- Data extracts
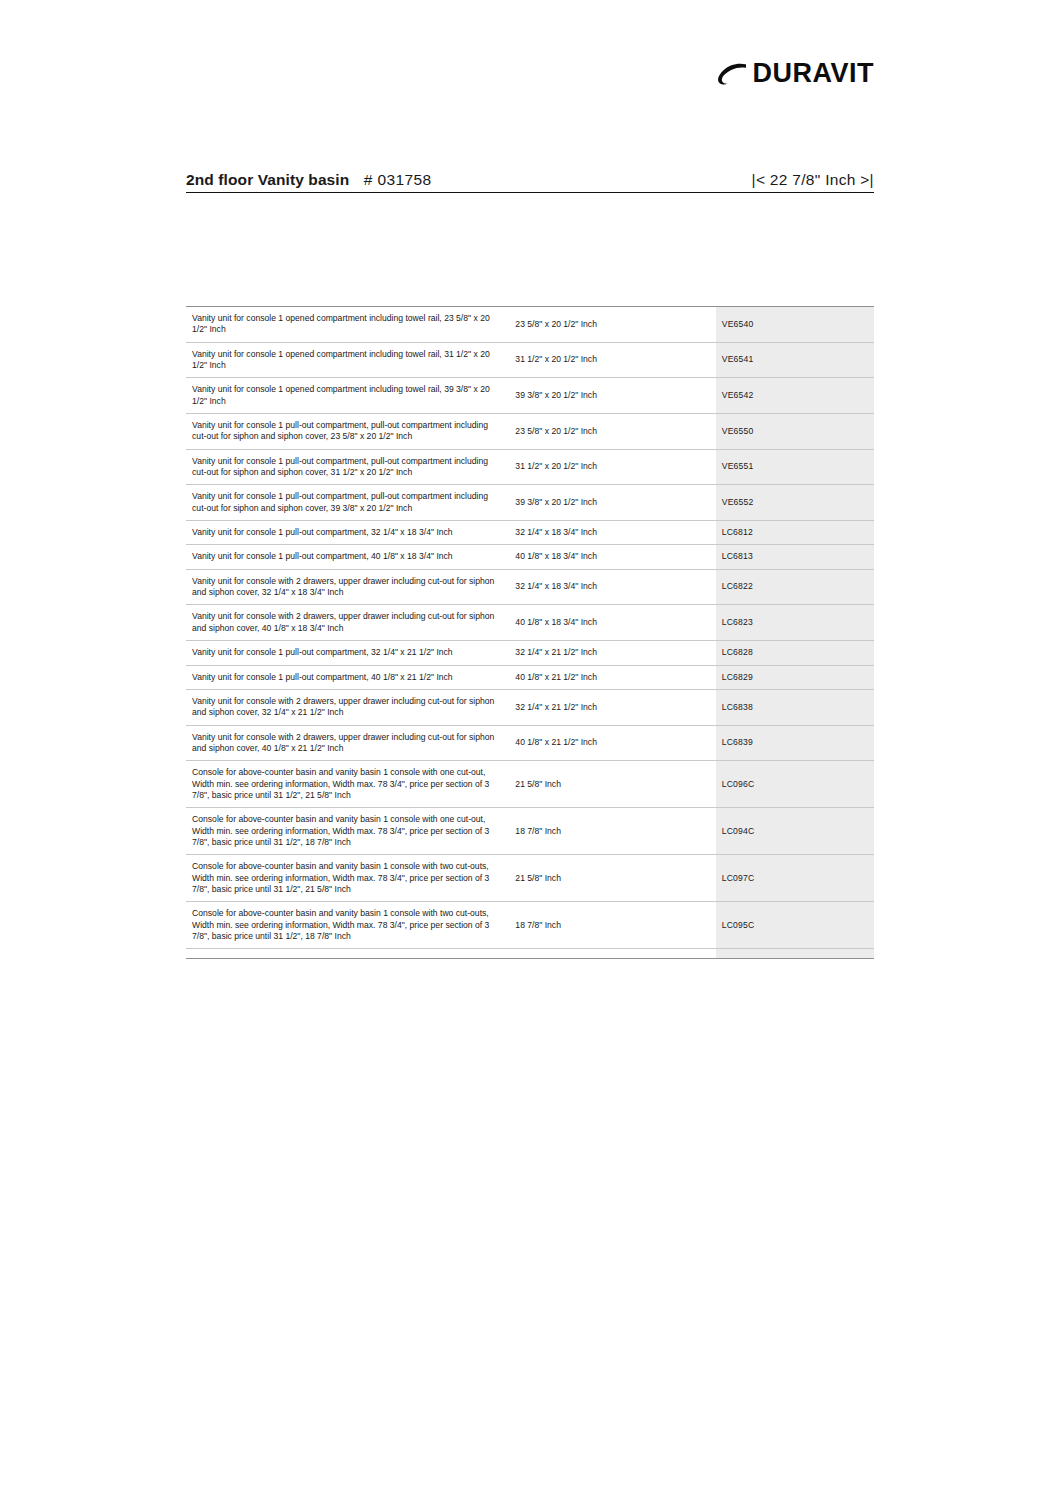DURAVIT
2nd floor Vanity basin # 031758
|< 22 7/8" Inch >|
| Vanity unit for console 1 opened compartment including towel rail, 23 5/8" x 20 1/2" Inch | 23 5/8" x 20 1/2" Inch | VE6540 |
| Vanity unit for console 1 opened compartment including towel rail, 31 1/2" x 20 1/2" Inch | 31 1/2" x 20 1/2" Inch | VE6541 |
| Vanity unit for console 1 opened compartment including towel rail, 39 3/8" x 20 1/2" Inch | 39 3/8" x 20 1/2" Inch | VE6542 |
| Vanity unit for console 1 pull-out compartment, pull-out compartment including cut-out for siphon and siphon cover, 23 5/8" x 20 1/2" Inch | 23 5/8" x 20 1/2" Inch | VE6550 |
| Vanity unit for console 1 pull-out compartment, pull-out compartment including cut-out for siphon and siphon cover, 31 1/2" x 20 1/2" Inch | 31 1/2" x 20 1/2" Inch | VE6551 |
| Vanity unit for console 1 pull-out compartment, pull-out compartment including cut-out for siphon and siphon cover, 39 3/8" x 20 1/2" Inch | 39 3/8" x 20 1/2" Inch | VE6552 |
| Vanity unit for console 1 pull-out compartment, 32 1/4" x 18 3/4" Inch | 32 1/4" x 18 3/4" Inch | LC6812 |
| Vanity unit for console 1 pull-out compartment, 40 1/8" x 18 3/4" Inch | 40 1/8" x 18 3/4" Inch | LC6813 |
| Vanity unit for console with 2 drawers, upper drawer including cut-out for siphon and siphon cover, 32 1/4" x 18 3/4" Inch | 32 1/4" x 18 3/4" Inch | LC6822 |
| Vanity unit for console with 2 drawers, upper drawer including cut-out for siphon and siphon cover, 40 1/8" x 18 3/4" Inch | 40 1/8" x 18 3/4" Inch | LC6823 |
| Vanity unit for console 1 pull-out compartment, 32 1/4" x 21 1/2" Inch | 32 1/4" x 21 1/2" Inch | LC6828 |
| Vanity unit for console 1 pull-out compartment, 40 1/8" x 21 1/2" Inch | 40 1/8" x 21 1/2" Inch | LC6829 |
| Vanity unit for console with 2 drawers, upper drawer including cut-out for siphon and siphon cover, 32 1/4" x 21 1/2" Inch | 32 1/4" x 21 1/2" Inch | LC6838 |
| Vanity unit for console with 2 drawers, upper drawer including cut-out for siphon and siphon cover, 40 1/8" x 21 1/2" Inch | 40 1/8" x 21 1/2" Inch | LC6839 |
| Console for above-counter basin and vanity basin 1 console with one cut-out, Width min. see ordering information, Width max. 78 3/4", price per section of 3 7/8", basic price until 31 1/2", 21 5/8" Inch | 21 5/8" Inch | LC096C |
| Console for above-counter basin and vanity basin 1 console with one cut-out, Width min. see ordering information, Width max. 78 3/4", price per section of 3 7/8", basic price until 31 1/2", 18 7/8" Inch | 18 7/8" Inch | LC094C |
| Console for above-counter basin and vanity basin 1 console with two cut-outs, Width min. see ordering information, Width max. 78 3/4", price per section of 3 7/8", basic price until 31 1/2", 21 5/8" Inch | 21 5/8" Inch | LC097C |
| Console for above-counter basin and vanity basin 1 console with two cut-outs, Width min. see ordering information, Width max. 78 3/4", price per section of 3 7/8", basic price until 31 1/2", 18 7/8" Inch | 18 7/8" Inch | LC095C |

- What to work on
When the line with "Inch | VE6550 |" is reached in the data above, start copying there, and copy each line exactly until the line with "Inch | LC6839 |" has been copied; copy nothing else.

- Solution for this problem
| Vanity unit for console 1 pull-out compartment, pull-out compartment including cut-out for siphon and siphon cover, 23 5/8" x 20 1/2" Inch | 23 5/8" x 20 1/2" Inch | VE6550 |
| Vanity unit for console 1 pull-out compartment, pull-out compartment including cut-out for siphon and siphon cover, 31 1/2" x 20 1/2" Inch | 31 1/2" x 20 1/2" Inch | VE6551 |
| Vanity unit for console 1 pull-out compartment, pull-out compartment including cut-out for siphon and siphon cover, 39 3/8" x 20 1/2" Inch | 39 3/8" x 20 1/2" Inch | VE6552 |
| Vanity unit for console 1 pull-out compartment, 32 1/4" x 18 3/4" Inch | 32 1/4" x 18 3/4" Inch | LC6812 |
| Vanity unit for console 1 pull-out compartment, 40 1/8" x 18 3/4" Inch | 40 1/8" x 18 3/4" Inch | LC6813 |
| Vanity unit for console with 2 drawers, upper drawer including cut-out for siphon and siphon cover, 32 1/4" x 18 3/4" Inch | 32 1/4" x 18 3/4" Inch | LC6822 |
| Vanity unit for console with 2 drawers, upper drawer including cut-out for siphon and siphon cover, 40 1/8" x 18 3/4" Inch | 40 1/8" x 18 3/4" Inch | LC6823 |
| Vanity unit for console 1 pull-out compartment, 32 1/4" x 21 1/2" Inch | 32 1/4" x 21 1/2" Inch | LC6828 |
| Vanity unit for console 1 pull-out compartment, 40 1/8" x 21 1/2" Inch | 40 1/8" x 21 1/2" Inch | LC6829 |
| Vanity unit for console with 2 drawers, upper drawer including cut-out for siphon and siphon cover, 32 1/4" x 21 1/2" Inch | 32 1/4" x 21 1/2" Inch | LC6838 |
| Vanity unit for console with 2 drawers, upper drawer including cut-out for siphon and siphon cover, 40 1/8" x 21 1/2" Inch | 40 1/8" x 21 1/2" Inch | LC6839 |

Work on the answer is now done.